Last month, I blogged about the recent prominence of SPAC IPOs. While many traditional IPO candidates have put their deals on hold during the COVID-19 crisis, SPACs have prospered, but a recent Woodruff Sawyer blog cautions that the rise in SPAC IPOs may be followed by a rise in post-deal litigation. The blog says that it isn’t the IPO that SPACs have to worry about; it’s the M&A deals that come next that often trigger litigation. Here’s an excerpt addressing a recent SPAC-related M&A lawsuit:
Consider the 2019 case of Welch v. Meaux. The plaintiffs in this case brought both Section 11 and Section 10(b) claims against officers and directors of the publicly traded company in connection with a de-SPAC transaction. The case also included a claim concerning the subsequent follow-on offering. The SPAC in question, Landcadia, had raised $250 million in its 2016 IPO. Landcadia had 24 months to complete its business combination before being forced to return the proceeds to its investors. With two weeks to go before the deadline, Landcadia agreed to buy a mobile food ordering and delivery company.

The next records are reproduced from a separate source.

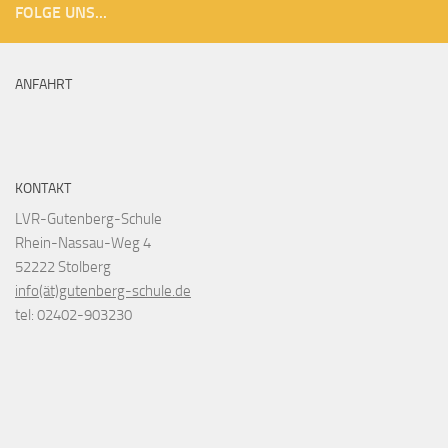
FOLGE UNS...
ANFAHRT
KONTAKT
LVR-Gutenberg-Schule
Rhein-Nassau-Weg 4
52222 Stolberg
info(ät)gutenberg-schule.de
tel: 02402-903230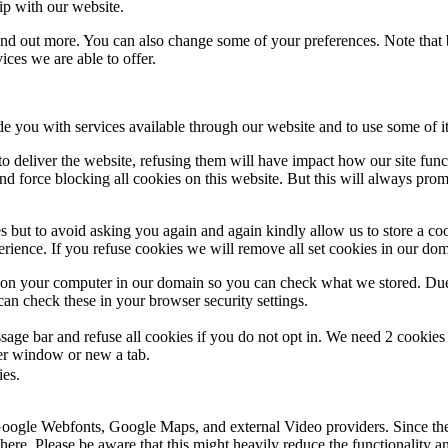
ip with our website.
 find out more. You can also change some of your preferences. Note tha
ces we are able to offer.
de you with services available through our website and to use some of it
 to deliver the website, refusing them will have impact how our site fun
d force blocking all cookies on this website. But this will always pro
s but to avoid asking you again and again kindly allow us to store a cook
xperience. If you refuse cookies we will remove all set cookies in our do
s on your computer in our domain so you can check what we stored. Due
an check these in your browser security settings.
ge bar and refuse all cookies if you do not opt in. We need 2 cookies t
r window or new a tab.
ies.
 Google Webfonts, Google Maps, and external Video providers. Since the
ere. Please be aware that this might heavily reduce the functionality a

Things did not go well with the target company after it became publicly traded. Plaintiffs ultimately brought suit, alleging material deficiencies in the proxy statement and subsequent registration statement. Their allegations included the charge that when the target company began publicly trading, investors were not told of all the risks being foisted onto them. Moreover, the plaintiffs alleged that they were deceived as to the company’s prospects for profitability. This case is still pending.
The blog also addresses securities class actions targeting SPAC-funded operating companies, and reviews some of the difficult issues that D&Os may face in bankruptcy proceedings due to the structure of SPAC transactions.